**PROBLEM TO SOLVE**
Write the next part of the excerpt on India's office market in Q3 2022, picking up after its final sentence.

(Beginning of PAGE EXCERPT)

Source: Real Estate Intelligence Service (REIS), JLL Research 

 

Tech continues to remain the dominant occupier segment accounting for 27% of market share, although down from 33% Q-o-Q. Although the total space leased by flex operators is down 45% Q-o-Q, this segment has a market share of 14%. Aided by a strong return to office, the BFSI segment has seen the share of gross leasing go up to 16% this quarter compared to 10% in the last quarter, according to Rahul Arora, Head, Office Leasing Advisory, India, JLL. 

Enterprises leased 30,000 seats in flex, down by around 22% from the previous quarter. Demand for flex spaces continues to remain very strong and the corresponding growth by flex operators is likely to continue driven by increasing demand for managed space solutions from occupiers.  The 9- month flex seat take-up is already at an all-time peak of 95,000 seats, with the year likely to end more than 120,000 seats. The annual flex seat take-up in 2022 alone is likely to equal or surpass the combined total of the pre-COVID years of 2018 and 2019 as well as the past two years 2020 and 2021. 

Over the next 12 months, around 50-55 million sq. ft is lined up with average pre-commitment levels of 11-12%. For assets owned by institutional landlords, pre-commitment rates stand at 24% with their share being 30% of the upcoming supply.  Space requirements currently active are around 36-38 million sq ft, the same over the past one year, indicating the robustness of demand pipeline.  We may, however, likely see some delayed decision-making as businesses look at macroeconomic signals before committing capital for new offices. India as an outsourcing/offshoring destination is expected to remain the office market of choice given still affordable real estate costs, the large talent pool and the already existing ecosystem, says Dr. Samantak Das, chief economist, and head research and REIS, India, JLL.  

New completions were recorded at 11.97 million sq. ft in Q3 2022, up by 8% Q-o-Q. For January-September 2022, new completions stand at 43.4 million sq. ft, higher than the corresponding periods for the last three years. Completions in Q3 2022 were headlined by Hyderabad and Delhi NCR which combined for a 60% share of the quarterly supply additions. Almost 46% of the new supply infusion was pre-committed in Q3 2022. A significant part of this came from new completions in Hyderabad, where 57% of the quarterly supply was pre-committed.  Bengaluru saw an 89% pre-commitment rate in its new completions. Chennai and Delhi NCR also saw pre-commitment rates of 55% and 34%, respectively in their new completions.

(End of PAGE EXCERPT)
(Beginning of DATA EXTRACTS)

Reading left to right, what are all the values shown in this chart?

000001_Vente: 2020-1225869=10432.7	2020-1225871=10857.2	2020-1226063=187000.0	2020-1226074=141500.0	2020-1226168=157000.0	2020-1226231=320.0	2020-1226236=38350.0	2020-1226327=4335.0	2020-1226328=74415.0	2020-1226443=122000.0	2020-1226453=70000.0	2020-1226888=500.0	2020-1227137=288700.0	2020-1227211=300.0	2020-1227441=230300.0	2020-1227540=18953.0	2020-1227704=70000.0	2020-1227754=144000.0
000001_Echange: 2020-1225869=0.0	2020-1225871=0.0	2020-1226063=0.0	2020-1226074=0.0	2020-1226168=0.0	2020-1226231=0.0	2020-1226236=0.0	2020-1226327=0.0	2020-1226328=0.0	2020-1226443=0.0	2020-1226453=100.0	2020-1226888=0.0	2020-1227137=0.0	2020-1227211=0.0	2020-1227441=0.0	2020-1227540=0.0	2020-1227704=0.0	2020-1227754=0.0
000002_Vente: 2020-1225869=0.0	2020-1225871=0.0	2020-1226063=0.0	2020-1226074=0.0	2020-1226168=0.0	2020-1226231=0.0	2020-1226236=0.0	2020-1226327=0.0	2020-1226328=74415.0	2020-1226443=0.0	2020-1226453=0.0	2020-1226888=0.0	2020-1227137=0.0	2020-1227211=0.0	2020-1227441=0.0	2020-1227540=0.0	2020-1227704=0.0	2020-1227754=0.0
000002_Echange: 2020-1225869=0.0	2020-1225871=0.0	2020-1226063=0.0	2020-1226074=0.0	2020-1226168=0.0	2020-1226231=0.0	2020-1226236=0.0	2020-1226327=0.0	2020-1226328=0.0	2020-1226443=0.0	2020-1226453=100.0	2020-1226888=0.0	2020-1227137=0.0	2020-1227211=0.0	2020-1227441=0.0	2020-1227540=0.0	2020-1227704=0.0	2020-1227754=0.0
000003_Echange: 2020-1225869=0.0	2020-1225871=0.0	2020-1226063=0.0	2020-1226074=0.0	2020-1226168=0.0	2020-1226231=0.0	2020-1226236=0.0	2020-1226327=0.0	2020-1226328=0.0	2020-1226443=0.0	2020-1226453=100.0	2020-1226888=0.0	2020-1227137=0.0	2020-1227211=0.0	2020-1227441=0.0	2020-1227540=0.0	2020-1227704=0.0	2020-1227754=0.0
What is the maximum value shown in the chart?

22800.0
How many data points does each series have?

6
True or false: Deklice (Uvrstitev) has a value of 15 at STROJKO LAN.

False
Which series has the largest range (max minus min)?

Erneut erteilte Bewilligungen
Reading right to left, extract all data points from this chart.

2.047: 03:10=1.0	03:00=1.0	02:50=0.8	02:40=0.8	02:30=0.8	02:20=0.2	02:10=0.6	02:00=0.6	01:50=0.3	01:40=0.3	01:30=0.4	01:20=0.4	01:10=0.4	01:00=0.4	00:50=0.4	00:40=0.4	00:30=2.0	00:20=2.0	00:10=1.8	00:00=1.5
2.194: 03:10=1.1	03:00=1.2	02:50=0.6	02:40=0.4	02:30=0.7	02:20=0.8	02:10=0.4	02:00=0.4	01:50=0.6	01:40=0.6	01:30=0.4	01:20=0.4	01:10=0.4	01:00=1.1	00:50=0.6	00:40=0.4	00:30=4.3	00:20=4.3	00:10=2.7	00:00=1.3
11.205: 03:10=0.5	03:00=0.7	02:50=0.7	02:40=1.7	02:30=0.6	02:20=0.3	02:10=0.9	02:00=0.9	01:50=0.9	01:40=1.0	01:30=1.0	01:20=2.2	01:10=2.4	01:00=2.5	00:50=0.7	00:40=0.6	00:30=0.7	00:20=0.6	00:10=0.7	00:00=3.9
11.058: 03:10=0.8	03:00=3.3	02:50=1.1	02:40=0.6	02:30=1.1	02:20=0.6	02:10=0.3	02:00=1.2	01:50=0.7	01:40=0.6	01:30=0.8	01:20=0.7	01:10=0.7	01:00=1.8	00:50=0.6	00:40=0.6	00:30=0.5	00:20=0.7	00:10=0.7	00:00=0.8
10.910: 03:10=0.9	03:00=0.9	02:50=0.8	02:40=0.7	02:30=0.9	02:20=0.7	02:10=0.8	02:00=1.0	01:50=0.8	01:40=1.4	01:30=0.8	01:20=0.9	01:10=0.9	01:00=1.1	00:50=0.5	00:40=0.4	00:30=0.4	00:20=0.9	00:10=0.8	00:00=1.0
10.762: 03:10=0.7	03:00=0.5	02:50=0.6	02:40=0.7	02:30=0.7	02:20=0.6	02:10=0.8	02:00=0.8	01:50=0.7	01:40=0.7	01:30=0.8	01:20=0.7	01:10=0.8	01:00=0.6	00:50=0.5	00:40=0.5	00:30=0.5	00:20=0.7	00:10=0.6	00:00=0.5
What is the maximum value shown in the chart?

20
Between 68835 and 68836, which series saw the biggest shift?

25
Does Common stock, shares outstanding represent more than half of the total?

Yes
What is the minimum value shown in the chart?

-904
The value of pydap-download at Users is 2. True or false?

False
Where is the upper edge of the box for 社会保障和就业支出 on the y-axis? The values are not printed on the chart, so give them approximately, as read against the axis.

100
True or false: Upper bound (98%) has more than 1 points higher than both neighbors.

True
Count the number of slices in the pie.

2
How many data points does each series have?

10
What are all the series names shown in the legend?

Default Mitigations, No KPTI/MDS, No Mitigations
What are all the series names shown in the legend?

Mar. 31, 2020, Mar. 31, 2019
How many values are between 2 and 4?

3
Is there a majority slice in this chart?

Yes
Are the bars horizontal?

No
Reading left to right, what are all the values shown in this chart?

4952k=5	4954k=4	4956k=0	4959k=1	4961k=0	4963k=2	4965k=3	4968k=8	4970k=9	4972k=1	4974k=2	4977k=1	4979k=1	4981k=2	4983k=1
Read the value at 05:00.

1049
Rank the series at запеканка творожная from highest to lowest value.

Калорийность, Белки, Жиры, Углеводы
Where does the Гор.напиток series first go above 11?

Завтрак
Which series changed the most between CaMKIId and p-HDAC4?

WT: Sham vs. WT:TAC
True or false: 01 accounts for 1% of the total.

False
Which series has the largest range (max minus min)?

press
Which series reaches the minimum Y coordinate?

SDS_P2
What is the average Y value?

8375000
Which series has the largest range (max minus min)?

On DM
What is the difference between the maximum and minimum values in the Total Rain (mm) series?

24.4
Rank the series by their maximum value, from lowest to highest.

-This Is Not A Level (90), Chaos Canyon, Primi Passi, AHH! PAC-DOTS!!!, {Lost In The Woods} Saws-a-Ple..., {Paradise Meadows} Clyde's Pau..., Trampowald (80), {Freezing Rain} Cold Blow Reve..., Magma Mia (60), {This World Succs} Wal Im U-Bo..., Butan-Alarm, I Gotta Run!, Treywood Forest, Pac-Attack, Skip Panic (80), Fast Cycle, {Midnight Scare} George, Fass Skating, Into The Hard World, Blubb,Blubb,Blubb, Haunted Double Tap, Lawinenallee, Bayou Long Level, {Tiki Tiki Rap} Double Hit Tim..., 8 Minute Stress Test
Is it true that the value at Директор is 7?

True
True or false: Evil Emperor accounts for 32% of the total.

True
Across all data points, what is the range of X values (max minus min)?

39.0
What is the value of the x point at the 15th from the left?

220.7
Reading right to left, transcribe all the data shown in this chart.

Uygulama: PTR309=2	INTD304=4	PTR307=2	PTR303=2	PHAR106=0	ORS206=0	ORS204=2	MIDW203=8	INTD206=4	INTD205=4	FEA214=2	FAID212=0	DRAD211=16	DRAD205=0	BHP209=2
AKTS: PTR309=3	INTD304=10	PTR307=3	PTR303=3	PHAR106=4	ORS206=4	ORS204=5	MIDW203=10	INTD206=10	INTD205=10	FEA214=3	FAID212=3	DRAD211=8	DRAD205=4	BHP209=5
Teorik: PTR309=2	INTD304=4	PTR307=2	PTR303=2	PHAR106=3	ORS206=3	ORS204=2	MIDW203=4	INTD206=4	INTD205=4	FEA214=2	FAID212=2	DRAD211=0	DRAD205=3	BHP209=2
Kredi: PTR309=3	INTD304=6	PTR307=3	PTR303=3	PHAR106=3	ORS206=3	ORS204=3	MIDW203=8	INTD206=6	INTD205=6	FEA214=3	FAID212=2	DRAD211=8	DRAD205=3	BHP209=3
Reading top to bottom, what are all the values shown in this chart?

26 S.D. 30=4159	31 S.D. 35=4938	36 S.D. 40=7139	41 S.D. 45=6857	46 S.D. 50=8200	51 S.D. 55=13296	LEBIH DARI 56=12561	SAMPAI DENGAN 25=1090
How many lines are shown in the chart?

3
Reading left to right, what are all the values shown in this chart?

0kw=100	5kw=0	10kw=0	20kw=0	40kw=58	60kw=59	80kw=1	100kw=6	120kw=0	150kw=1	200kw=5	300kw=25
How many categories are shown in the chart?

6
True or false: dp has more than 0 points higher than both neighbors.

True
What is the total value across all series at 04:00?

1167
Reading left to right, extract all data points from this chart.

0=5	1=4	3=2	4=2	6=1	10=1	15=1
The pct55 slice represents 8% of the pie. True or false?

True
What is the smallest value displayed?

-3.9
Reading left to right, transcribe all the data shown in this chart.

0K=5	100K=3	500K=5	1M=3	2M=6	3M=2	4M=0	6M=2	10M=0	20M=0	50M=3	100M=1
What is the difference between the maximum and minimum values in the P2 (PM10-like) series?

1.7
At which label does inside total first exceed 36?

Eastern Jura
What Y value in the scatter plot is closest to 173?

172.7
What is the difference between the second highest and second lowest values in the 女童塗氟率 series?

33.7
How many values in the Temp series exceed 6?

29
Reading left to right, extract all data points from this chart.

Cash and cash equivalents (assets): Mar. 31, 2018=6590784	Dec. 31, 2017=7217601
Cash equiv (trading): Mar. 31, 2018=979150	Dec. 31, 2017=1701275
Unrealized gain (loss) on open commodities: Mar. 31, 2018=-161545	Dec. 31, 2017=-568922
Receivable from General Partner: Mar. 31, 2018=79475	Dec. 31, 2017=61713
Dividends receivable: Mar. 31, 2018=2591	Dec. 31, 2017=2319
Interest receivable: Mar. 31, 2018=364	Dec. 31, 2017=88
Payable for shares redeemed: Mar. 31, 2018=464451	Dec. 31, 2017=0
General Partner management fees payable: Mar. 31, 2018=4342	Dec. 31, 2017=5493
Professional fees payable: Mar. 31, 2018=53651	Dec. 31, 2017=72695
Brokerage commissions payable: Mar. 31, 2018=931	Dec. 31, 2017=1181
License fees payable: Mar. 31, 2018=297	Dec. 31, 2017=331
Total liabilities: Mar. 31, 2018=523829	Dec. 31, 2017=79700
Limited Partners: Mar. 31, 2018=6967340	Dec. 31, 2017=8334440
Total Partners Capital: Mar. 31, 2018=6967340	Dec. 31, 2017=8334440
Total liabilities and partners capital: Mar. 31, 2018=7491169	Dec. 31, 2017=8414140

(End of DATA EXTRACTS)

**YOUR RESPONSE**
Completions  

  Q2 2022 

(mn sq ft) 

Q3 2022 

(mn sq ft) 

Q-O-Q Growth (%)  Q1-Q3 2021 

(mn sq ft) 

Q1-Q3 2022 

(mn sq ft) 

YTD Growth (%) 
Bengaluru  4.38  1.62  -63%  12.79  10.63  -17% 
Chennai  0.00  1.06  NA  0.87  3.46  297% 
Delhi NCR  1.41  3.55  152%  8.16  6.47  -21% 
Hyderabad  4.61  3.66  -21%  6.78  13.04  92% 
Kolkata  0.00  0.00  NA  0.00  0.27  NA 
Mumbai  0.70  1.70  143%  6.30  4.38  -30% 
Pune  0.00  0.38  NA  1.65  5.19  214% 
Total  11.10  11.97  8%  36.55  43.44  19% 

Source: Real Estate Intelligence Service (REIS), JLL Research 

 

The vacancy has remained at 16.0%, stable q-o-q, and expected to remain sticky within this range of 16-17%. The future supply pipeline is strong, and while leasing momentum is slightly lagging, strong pre-commitments in the upcoming projects will support the net absorption projection and keep vacancy within range.  

City  Overall City Vacancy %  Q-O-Q Change in City level vacancy (bps)  Core office sub-market Vacancy % 
Bengaluru  11.0%  20 bps  SBD ORR – 6.6% 
Chennai  10.3%  60 bps  SBD OMR – 1.9% 
Delhi NCR  28.5%  70 bps  Prime Gurgaon – 13% 
Hyderabad  18.5%  -10 bps  Hitec City – 9.6% 
Kolkata  22.2%  -40 bps  Salt Lake – 21.1% 
Mumbai  14.3%  -30 bps  BKC Core – 5.3% 
Pune  7.5%  -80 bps  SBD East – 6.2% 

 

Looking ahead, technology occupiers are expected to remain key to driving space take-up moving ahead as well. Policies around manufacturing are bearing fruit and the share of manufacturing firms is also expected to rise going forward. Flex’s emergence as a partner of choice for future and medium to long-term space needs will keep the momentum going in this occupier segment.